--- begin Document section ---

SEVENTH AMENDMENT TO AMENDED AND RESTATED
RECEIVABLES PURCHASE AGREEMENT

     THIS SEVENTH AMENDMENT TO AMENDED AND RESTATED RECEIVABLES PURCHASE AGREEMENT (this “ Amendment ”), dated as of May 12, 2009, is entered into among P&L RECEIVABLES COMPANY, LLC (the “ Seller ”), PEABODY ENERGY CORPORATION (the “ Servicer ”), the various Sub-Servicers listed on the signature pages hereto (the “ Sub-Servicers ”), Market Street Funding LLC (as successor to Market Street Funding Corporation, the “ Issuer ”), all LC Participants listed on the signature pages hereto (the “ LC Participants ”), and PNC BANK, NATIONAL ASSOCIATION, as Administrator (the “ Administrator ”) and as LC Bank (the “ LC Bank ”).

RECITALS

     1. The parties hereto are parties to the Amended and Restated Receivables Purchase Agreement, dated as of September 30, 2005 (as amended, amended and restated, supplemented or otherwise modified through the date hereof, the “ Agreement ”); and

     2. The parties hereto desire to amend the Agreement as hereinafter set forth.

     NOW THEREFORE, for good and valuable consideration, the receipt and sufficiency of which are hereby acknowledged, the parties agree as follows:

     SECTION 1. Certain Defined Terms . Capitalized terms that are used but not defined herein shall have the meanings set forth in the Agreement. For purposes of this Amendment, the “Name Change Effective Date” shall mean the effective date of the change in name of COALTRADE International, LLC to Peabody COALTRADE International (CTI), LLC (the “ Name Change ”) as set forth in a certificate of amendment to COALTRADE International, LLC’s certificate of formation and duly filed with the Secretary of State of the State of Delaware.

     SECTION 2. Amendments to the Agreement .

     2.1 Effective as of the Effective Date (as defined below):

          (a) Clause (b) of Section 1.12 of the Agreement is hereby amended and restated in its entirety as follows:

     (b) Each Letter of Credit shall, among other things, (i) provide for the payment of sight drafts or other written demands for payment when presented for honor thereunder in accordance with the terms thereof and when accompanied by the documents described therein and (ii) have an expiry date not later than twelve (12) months after such Letter of Credit’s date of issuance, extension or renewal, as the case may be, and in no event later than twelve (12) months after the Facility Termination Date. Each

 


 

Letter of Credit shall be subject either to the Uniform Customs and Practice for Documentary Credits (2007 Revision), International Chamber of Commerce Publication No. 600, and any amendments or revisions thereof adhered to by the LC Bank (“ UCP 600 ”) or the International Standby Practices (ISP98-International Chamber of Commerce Publication Number 590), and any amendments or revisions thereof adhered to by the LC Bank (the “ ISP98 Rules ”), as determined by the LC Bank.

--- end Document section ---

● **What needs to be done**
Rewrite the part of the amendment that begins at the words "NOW THEREFORE, for" and stops after "the Agreement .", changing "receipt and sufficiency" to "adequacy". The entries that come after the amendment play no part in this work.

--- begin Extracted entries ---

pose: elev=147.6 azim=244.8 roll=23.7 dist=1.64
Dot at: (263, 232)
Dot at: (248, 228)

--- end Extracted entries ---
--- begin Extracted entries ---

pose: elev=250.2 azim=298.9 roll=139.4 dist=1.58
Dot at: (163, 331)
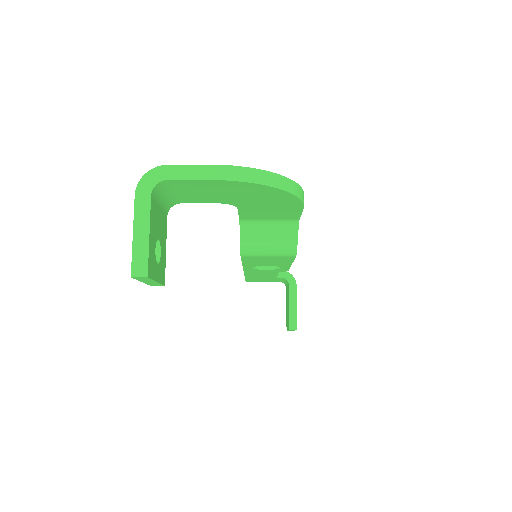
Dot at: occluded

--- end Extracted entries ---

● **Written reply**
NOW THEREFORE, for good and valuable consideration, the adequacy of which are hereby acknowledged, the parties agree as follows:

     SECTION 1. Certain Defined Terms . Capitalized terms that are used but not defined herein shall have the meanings set forth in the Agreement. For purposes of this Amendment, the “Name Change Effective Date” shall mean the effective date of the change in name of COALTRADE International, LLC to Peabody COALTRADE International (CTI), LLC (the “ Name Change ”) as set forth in a certificate of amendment to COALTRADE International, LLC’s certificate of formation and duly filed with the Secretary of State of the State of Delaware.

     SECTION 2. Amendments to the Agreement .